--- Text block ---
• • • •
In season 1, each week of the competition featured a single episode, with contestants' eliminations pre-recorded the week they occurred and then broadcast at the beginning of the next week's episode. In seasons 2 to 8, the show's weekly format was split between two episodes, a performance episode, as described above, and a results show which revealed the outcome of the at-home-viewer voting following the performance show of the same week. More recent seasons have returned to a one-show-per-week format, but with each week's episode typically reflecting the results of voting for the previous week's performances, with these results revealed at the end of the following week's performances. Depending on the stage of the competition, each week may feature eliminations that are based entirely on an at-home viewer vote, or the vote may simply create a group of bottom contestants from which the show's judges will select the final eliminations. Voting has also varied by season (and often within seasons) regarding whether the voter selected individuals or couples. Following the announcement of their elimination, contestants are typically given a brief send-off video packet. Each competitive episode ends with a quick recap of the night's routines accompanied by voting prompts. Episodes typically last around two hours, commercials included. There has also been variability in how long couples are kept together and how the at-home-viewer votes are balanced against judge decisions, though ultimately at some point in every season, the judges stop using their power to save contestants, and eliminations are determined exclusively by viewer votes. The total number of hours shown in a given week during the performance phase of the competition has varied from two to four hours.
• • • •
--- Entries provided ---
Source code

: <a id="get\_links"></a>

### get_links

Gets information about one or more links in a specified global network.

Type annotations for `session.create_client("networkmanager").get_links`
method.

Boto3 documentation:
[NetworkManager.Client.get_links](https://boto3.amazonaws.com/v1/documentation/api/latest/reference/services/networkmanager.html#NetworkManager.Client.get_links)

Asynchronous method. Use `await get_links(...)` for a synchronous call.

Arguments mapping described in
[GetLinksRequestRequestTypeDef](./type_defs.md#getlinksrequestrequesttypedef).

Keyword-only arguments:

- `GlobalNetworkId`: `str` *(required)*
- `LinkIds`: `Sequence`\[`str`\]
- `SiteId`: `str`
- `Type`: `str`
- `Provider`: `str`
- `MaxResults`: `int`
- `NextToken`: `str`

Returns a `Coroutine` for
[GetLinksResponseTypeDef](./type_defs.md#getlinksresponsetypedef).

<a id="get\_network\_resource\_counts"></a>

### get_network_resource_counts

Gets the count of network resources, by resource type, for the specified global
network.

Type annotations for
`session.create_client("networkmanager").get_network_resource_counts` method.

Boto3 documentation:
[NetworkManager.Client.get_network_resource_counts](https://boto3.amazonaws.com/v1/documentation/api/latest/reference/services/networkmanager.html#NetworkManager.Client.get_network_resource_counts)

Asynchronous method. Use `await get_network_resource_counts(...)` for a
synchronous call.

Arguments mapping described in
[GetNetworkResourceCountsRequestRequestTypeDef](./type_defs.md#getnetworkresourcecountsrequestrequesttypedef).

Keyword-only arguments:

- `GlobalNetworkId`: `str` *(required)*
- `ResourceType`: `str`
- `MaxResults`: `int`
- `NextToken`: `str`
• • • •
--- How to complete this task ---
Summarize the text on the competition show's weekly format in two sentences. The listing has nothing to do with the text.

--- Reply ---
Season 1 aired one episode per week, seasons 2 to 8 split each week into a performance episode and a results show, and more recent seasons have returned to one show per week that typically reveals the previous week's voting results. Eliminations may rest entirely on at-home viewer votes or on judges choosing from a group of bottom contestants, though at some point in every season the judges stop saving contestants and viewer votes alone decide eliminations.